- **What this task involves**
Give only the number of lines in the records that contain the word "round".
──────── Working data ────────
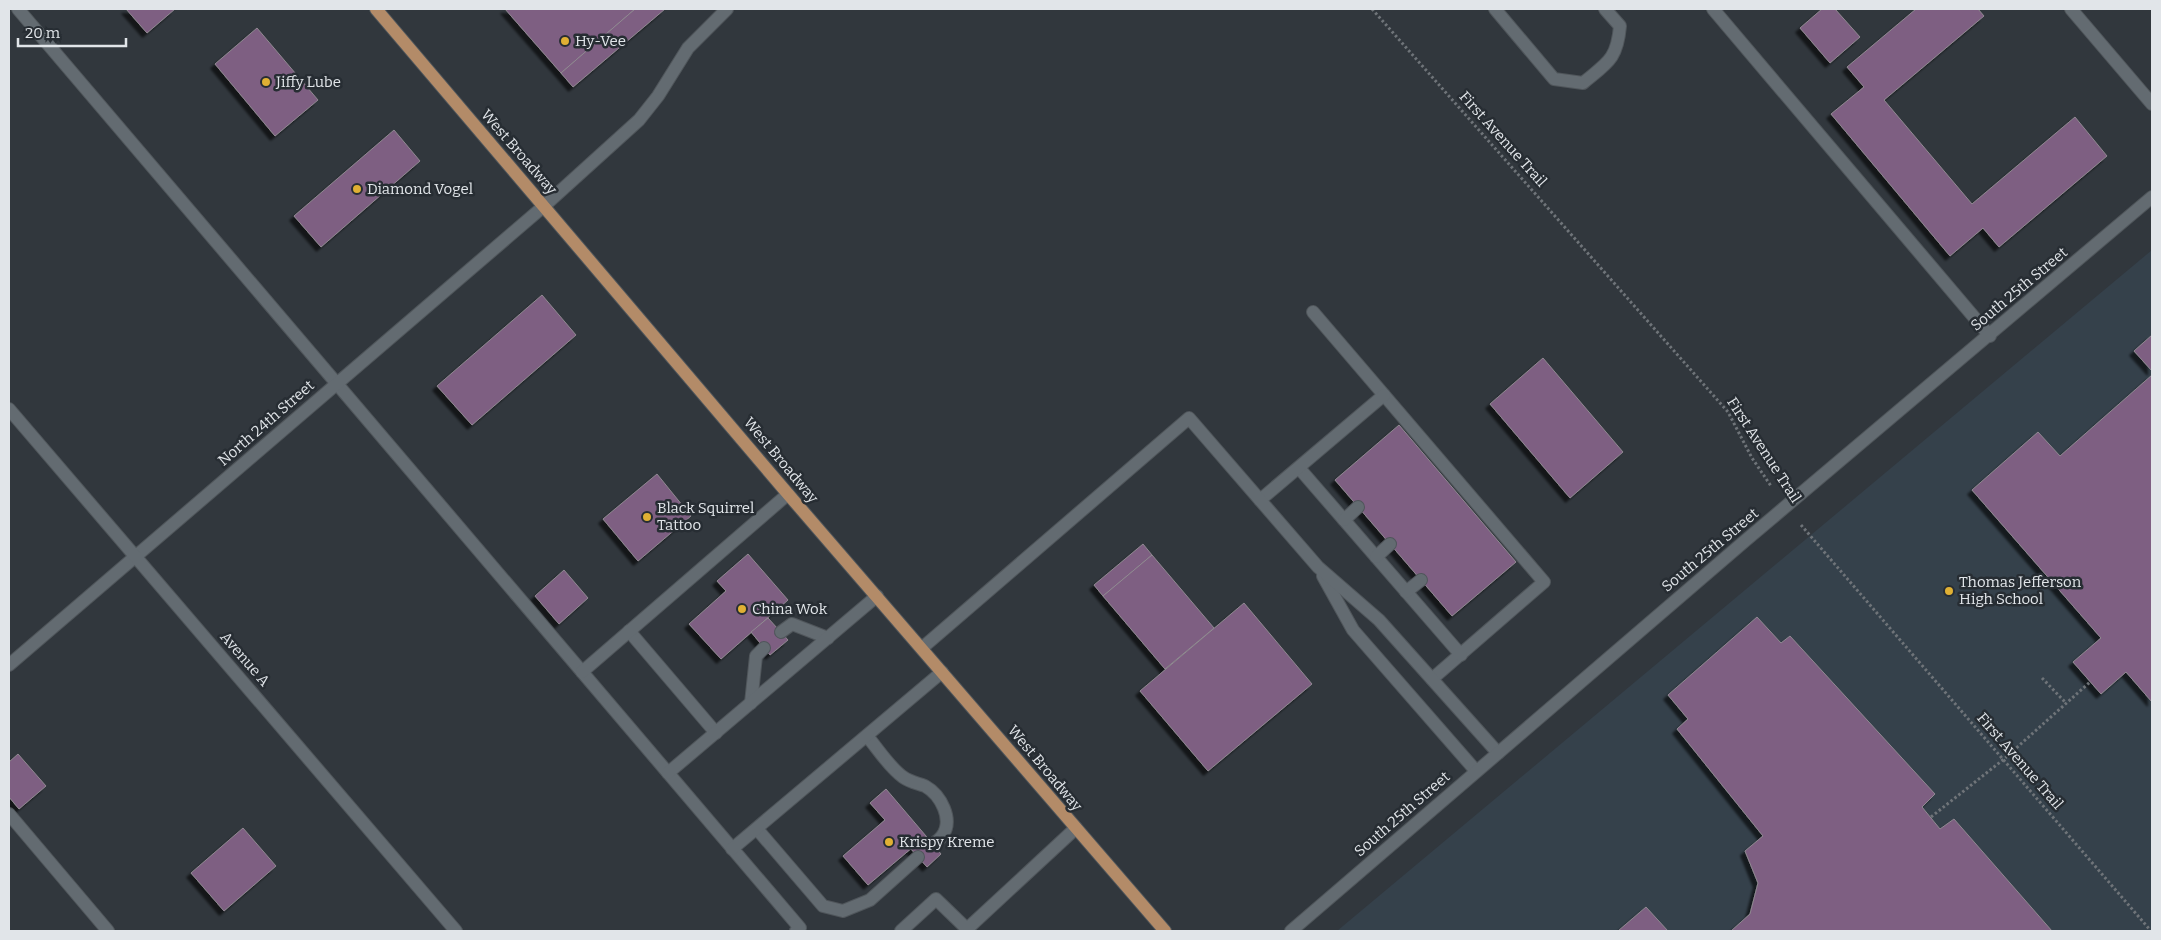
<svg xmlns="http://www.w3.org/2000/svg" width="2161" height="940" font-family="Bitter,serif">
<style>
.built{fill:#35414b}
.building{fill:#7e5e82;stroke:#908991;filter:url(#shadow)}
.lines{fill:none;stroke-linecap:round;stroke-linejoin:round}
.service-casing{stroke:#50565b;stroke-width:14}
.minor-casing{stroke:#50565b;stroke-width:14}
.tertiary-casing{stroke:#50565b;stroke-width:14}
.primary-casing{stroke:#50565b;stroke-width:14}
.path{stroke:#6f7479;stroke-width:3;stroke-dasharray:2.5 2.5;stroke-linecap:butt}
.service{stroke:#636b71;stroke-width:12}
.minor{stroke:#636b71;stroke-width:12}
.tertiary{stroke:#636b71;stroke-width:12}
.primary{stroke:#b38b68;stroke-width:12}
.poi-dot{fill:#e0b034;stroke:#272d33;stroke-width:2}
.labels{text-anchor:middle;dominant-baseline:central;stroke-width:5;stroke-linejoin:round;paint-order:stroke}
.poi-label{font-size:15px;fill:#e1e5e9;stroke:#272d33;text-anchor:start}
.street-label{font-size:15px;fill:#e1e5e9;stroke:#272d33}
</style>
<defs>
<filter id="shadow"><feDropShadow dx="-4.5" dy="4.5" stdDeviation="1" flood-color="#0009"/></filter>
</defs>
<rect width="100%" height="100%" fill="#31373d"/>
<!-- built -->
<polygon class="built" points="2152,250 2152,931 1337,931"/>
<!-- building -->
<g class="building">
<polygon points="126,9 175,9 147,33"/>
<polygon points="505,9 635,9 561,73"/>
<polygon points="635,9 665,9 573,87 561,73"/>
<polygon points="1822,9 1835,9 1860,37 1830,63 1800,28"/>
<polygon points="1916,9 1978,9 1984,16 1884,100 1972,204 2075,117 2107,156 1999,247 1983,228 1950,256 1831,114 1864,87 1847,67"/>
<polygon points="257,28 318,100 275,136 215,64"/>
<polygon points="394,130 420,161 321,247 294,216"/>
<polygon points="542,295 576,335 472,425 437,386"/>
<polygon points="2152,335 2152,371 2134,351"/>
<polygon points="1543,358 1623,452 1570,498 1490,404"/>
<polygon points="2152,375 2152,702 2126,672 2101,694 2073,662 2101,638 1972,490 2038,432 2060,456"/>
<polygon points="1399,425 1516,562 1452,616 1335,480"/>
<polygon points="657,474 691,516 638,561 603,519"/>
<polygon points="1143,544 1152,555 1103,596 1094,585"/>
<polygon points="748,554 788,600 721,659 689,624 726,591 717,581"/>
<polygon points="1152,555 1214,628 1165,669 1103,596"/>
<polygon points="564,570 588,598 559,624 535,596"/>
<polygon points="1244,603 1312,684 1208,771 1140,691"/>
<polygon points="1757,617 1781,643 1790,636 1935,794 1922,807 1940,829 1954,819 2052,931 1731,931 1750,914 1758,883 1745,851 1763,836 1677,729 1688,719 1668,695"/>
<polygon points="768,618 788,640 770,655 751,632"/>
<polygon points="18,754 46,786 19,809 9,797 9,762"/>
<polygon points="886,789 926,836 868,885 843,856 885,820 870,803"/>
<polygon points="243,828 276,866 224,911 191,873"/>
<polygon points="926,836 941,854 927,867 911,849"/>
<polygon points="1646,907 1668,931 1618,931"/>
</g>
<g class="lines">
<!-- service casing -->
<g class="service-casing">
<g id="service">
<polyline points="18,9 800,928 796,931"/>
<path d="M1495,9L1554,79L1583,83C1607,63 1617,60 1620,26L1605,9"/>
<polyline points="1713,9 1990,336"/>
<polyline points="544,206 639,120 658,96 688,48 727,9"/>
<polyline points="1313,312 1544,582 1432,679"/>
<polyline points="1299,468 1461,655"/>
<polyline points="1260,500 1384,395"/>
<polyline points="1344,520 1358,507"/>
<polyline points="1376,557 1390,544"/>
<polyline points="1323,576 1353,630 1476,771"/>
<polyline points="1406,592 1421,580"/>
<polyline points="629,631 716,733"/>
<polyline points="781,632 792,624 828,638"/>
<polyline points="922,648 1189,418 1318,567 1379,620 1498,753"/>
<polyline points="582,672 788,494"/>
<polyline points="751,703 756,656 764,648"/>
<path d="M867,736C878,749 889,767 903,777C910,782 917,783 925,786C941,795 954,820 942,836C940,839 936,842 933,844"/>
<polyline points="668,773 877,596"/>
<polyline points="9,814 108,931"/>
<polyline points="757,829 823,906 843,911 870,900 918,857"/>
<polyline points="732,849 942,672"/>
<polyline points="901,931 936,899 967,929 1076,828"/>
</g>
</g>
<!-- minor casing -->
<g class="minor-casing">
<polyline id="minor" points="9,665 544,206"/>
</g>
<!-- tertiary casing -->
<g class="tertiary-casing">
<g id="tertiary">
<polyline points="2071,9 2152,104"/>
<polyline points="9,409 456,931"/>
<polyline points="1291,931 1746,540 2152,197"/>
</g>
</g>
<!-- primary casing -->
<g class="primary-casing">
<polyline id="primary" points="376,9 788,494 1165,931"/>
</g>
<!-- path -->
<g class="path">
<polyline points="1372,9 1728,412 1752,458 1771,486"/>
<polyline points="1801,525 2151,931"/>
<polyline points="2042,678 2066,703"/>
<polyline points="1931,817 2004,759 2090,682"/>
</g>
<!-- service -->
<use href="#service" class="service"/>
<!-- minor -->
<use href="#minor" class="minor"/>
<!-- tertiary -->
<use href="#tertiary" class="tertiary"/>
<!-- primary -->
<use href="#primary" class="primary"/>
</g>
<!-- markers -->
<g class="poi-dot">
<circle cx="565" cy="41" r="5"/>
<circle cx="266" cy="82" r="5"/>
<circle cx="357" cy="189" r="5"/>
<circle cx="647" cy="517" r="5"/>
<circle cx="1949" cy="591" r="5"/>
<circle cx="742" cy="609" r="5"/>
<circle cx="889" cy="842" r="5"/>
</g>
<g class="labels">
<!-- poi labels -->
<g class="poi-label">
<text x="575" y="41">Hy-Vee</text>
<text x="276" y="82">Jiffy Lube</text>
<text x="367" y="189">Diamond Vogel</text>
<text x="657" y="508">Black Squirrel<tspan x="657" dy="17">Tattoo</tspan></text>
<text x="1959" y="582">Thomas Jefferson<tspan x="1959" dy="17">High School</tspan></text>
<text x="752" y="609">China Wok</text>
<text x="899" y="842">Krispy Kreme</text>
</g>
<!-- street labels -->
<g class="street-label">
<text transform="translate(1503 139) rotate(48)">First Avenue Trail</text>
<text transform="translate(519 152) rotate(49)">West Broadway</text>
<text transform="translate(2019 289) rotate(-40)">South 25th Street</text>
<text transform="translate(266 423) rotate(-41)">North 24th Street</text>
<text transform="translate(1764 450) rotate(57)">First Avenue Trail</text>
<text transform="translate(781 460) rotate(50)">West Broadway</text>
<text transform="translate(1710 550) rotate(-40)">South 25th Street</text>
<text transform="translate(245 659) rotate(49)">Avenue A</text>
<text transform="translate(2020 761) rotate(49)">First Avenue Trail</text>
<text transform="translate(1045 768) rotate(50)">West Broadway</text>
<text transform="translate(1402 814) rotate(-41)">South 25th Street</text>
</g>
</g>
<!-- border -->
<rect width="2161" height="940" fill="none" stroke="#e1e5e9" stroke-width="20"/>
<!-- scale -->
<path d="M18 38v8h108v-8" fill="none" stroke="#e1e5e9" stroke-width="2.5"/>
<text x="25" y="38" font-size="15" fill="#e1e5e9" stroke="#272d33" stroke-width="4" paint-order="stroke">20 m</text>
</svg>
────────
- **Task solution**
2